DATA IN THIS EXERCISE below:
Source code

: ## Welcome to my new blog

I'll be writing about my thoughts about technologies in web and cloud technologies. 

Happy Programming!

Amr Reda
End of DATA IN THIS EXERCISE.
_TRY IT_:
Would you output the whole listing exactly as written?

_EXERCISE RESULT_:
Source code

: ## Welcome to my new blog

I'll be writing about my thoughts about technologies in web and cloud technologies. 

Happy Programming!

Amr Reda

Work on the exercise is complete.